の・ようなもの のようなもの (2015):映画短評
の・ようなもの のようなもの (2015)ライター3人の平均評価: 4
ユルいユーモアも心地よい下町人情喜劇
森田芳光監督のデビュー作『の・ようなもの』から35年、落語の世界からぷっつりと姿を消した志ん魚の行方探しを軸に、いまひとつパッとしない新米落語家の成長と自分探しを描く。
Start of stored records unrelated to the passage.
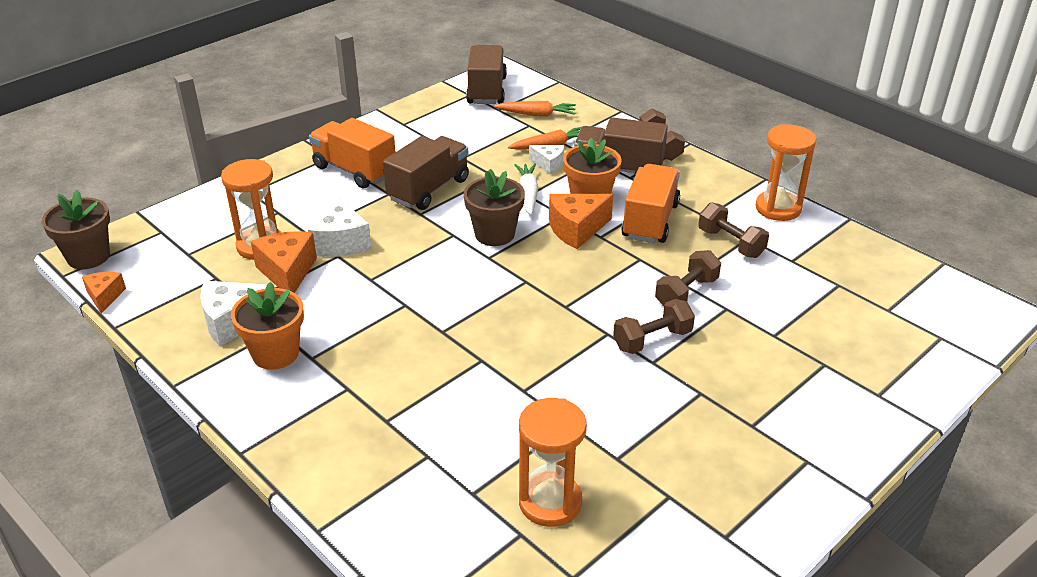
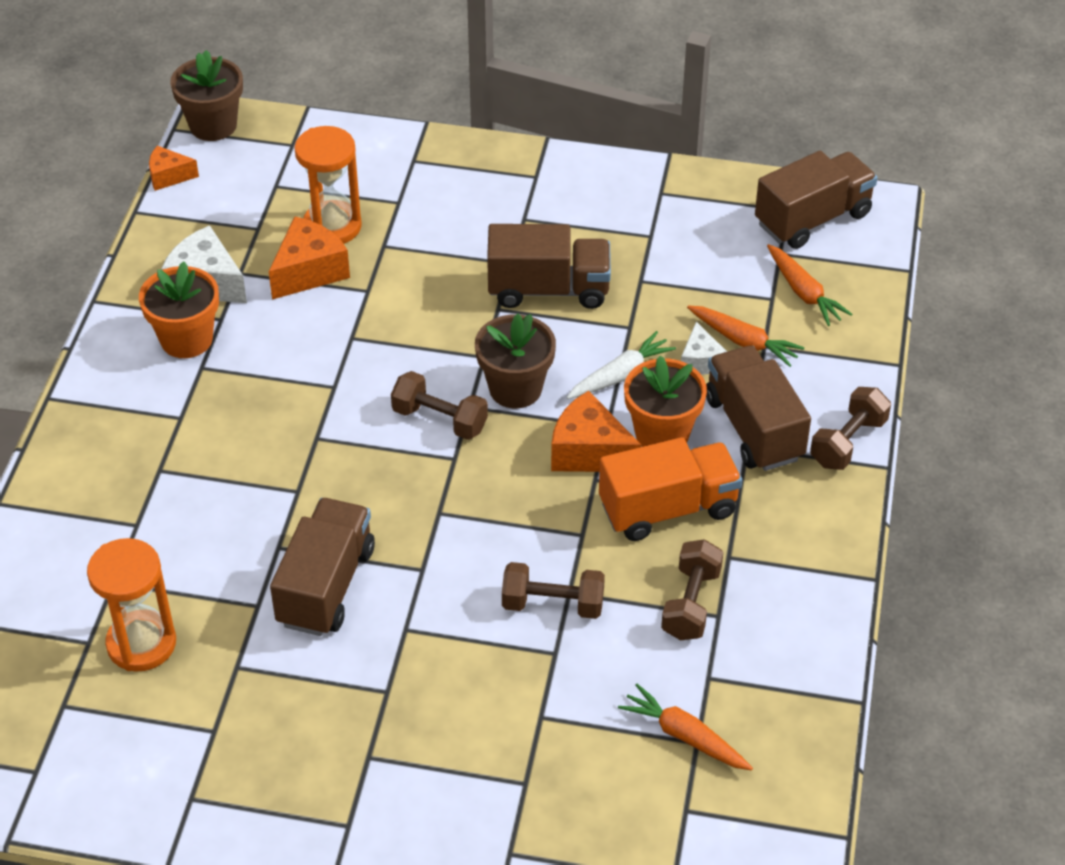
camera: 55 degrees right, 10 degrees up
(105, 296) = (169, 176): orange cheese -> orange cheese turned 135 degrees counterclockwise
(340, 242) = (391, 279): white cheese -> none
(354, 170) = (527, 211): orange truck -> none
(582, 382) = (326, 586): none -> brown truck
(652, 340) = (442, 612): brown dumbbell -> brown dumbbell (440, 420)
(778, 208) = (814, 619): orange hourglass -> none
(831, 287) = (684, 736): none -> orange carrot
あえてストーリー性を排除した前作とは対照的な構造ではあるものの、しかし下町のほのぼのとした日常をスケッチする人情喜劇という土台は同じ。ファンなら思わずニンマリしてしまうオープニングをはじめ、原点に対する溢れんばかりのリスペクトに心躍る。
松山ケンイチの芸達者ぶりにも改めて感心。クスッと笑える程度のユ~ルいユーモアの連続も心地良い。見終わった後は無性に天ぷらそばを食いたくなります。
天ぷらそば(大盛)で乾杯!
単体でも楽しめる。だがやはり前作を知っていると面白さが段違い。導入部は「二代目襲名」的なイメージだが、実は志ん魚(伊藤克信)と志ん田(松山ケンイチ)の二焦点になるのがいい。
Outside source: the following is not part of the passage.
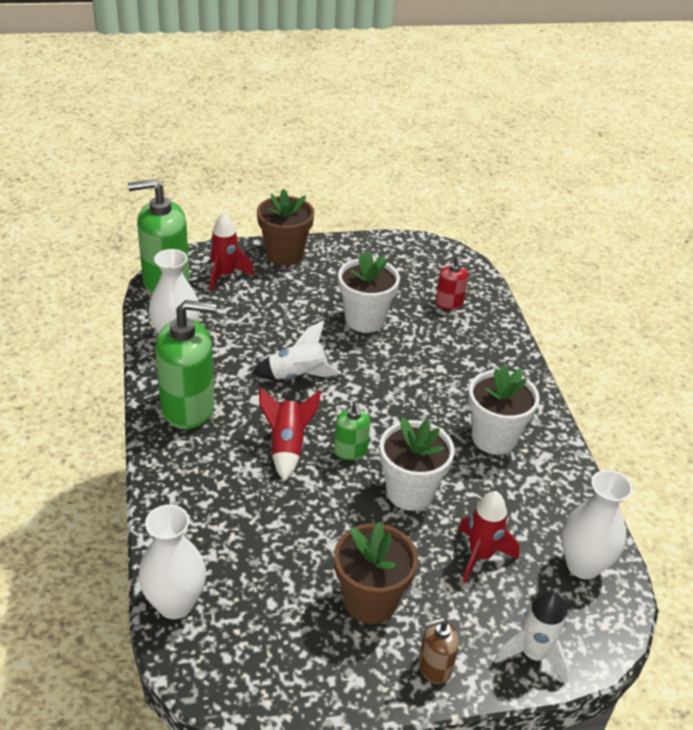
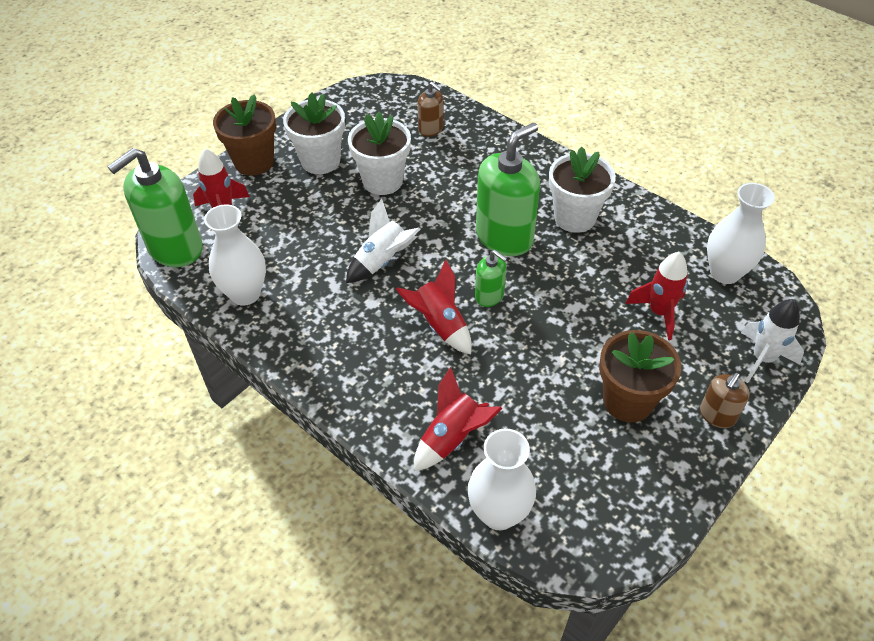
camera: 35 degrees left, 10 degrees up
(188, 407) = (324, 347): green soap dispenser -> green soap dispenser (504, 237)
(204, 529) = (452, 438): none -> red rocket
(410, 492) = (564, 298): white flower pot -> white flower pot (320, 161)
(449, 303) = (431, 129): red soap dispenser -> brown soap dispenser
ある種「天才」にも見える志ん魚と、律儀で真面目な志ん田。これは杉山泰一監督が、森田芳光との資質の違いを自己言及した構図に思える。また伊藤克信の存在感は本当に独特で、それだけで正統の「続編」になる。『の・ようなもの』は彼の個性や身体リズムに負うものが大きいと改めて感じ入った。
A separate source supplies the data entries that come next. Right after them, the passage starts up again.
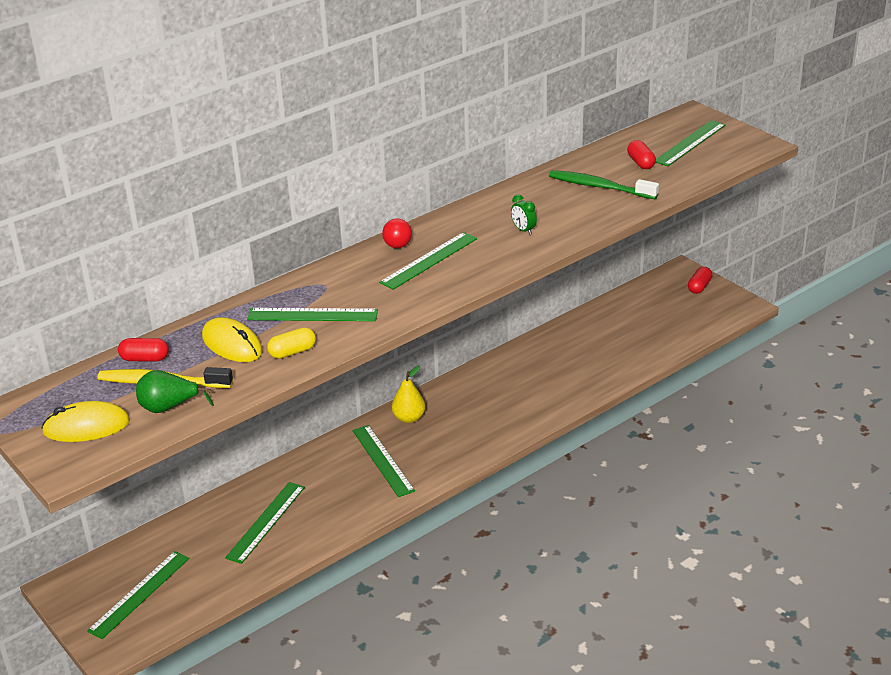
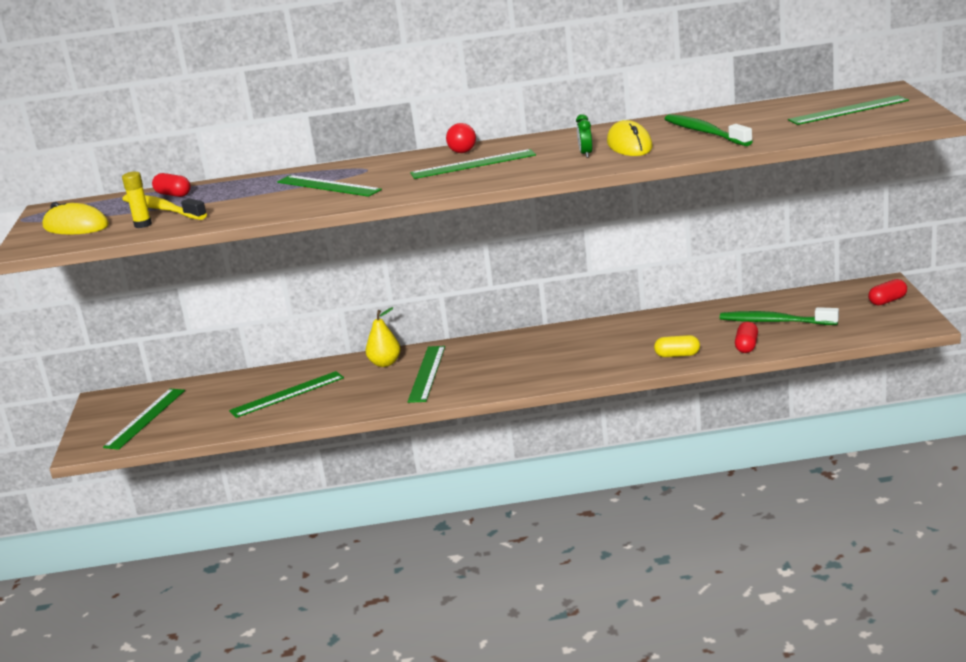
camera: 35 degrees right, 10 degrees down
(139, 594) = (145, 418): green ruler -> green ruler turned 45 degrees counterclockwise
(169, 407) = (143, 225): green pear -> yellow glue stick
(232, 344) = (243, 195): yellow mouse -> yellow mouse (629, 145)
(292, 352) = (277, 206): yellow capsule -> yellow capsule (677, 355)
(409, 418) = (485, 348): yellow pear -> yellow pear (385, 363)
(632, 328) = (775, 321): none -> green toothbrush
(641, 163) = (773, 120): red capsule -> red capsule (746, 346)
他の森田映画オマージュも嬉しいが、全体としては松竹印の似合う喜劇という印象。志ん魚と志ん田が、寅さんと満男の関係性を彷彿させるのは気のせいか?
森田芳光作品のオマージュ大会に感涙!
カップルをイジるオープニングに続き、前作の主人公・志ん魚を探すという“話術の覚醒”的な展開。ファン感涙の35年ぶりの続編にして、松山ケンイチ演じる主人公が『僕達急行』同様の鉄道マニア、北川景子演じるヒロインが『間宮兄弟』を彷彿させるお転婆キャラというように、全編森田芳光監督作のオマージュ大会。前作で異彩を放った志ん肉や志ん菜のほか、仲村トオルが『悲しい色やねん』な関西弁で、鈴木京香が『39』ばりに専門用語をまくし立てるなど、ゲスト登場シーンはファンサービス以上! さらに、尾藤イサオの「シー・ユー・アゲイン雰囲気」で締め、と気配りは徹底しているが、本作だけでも十分、青春映画として楽しめます。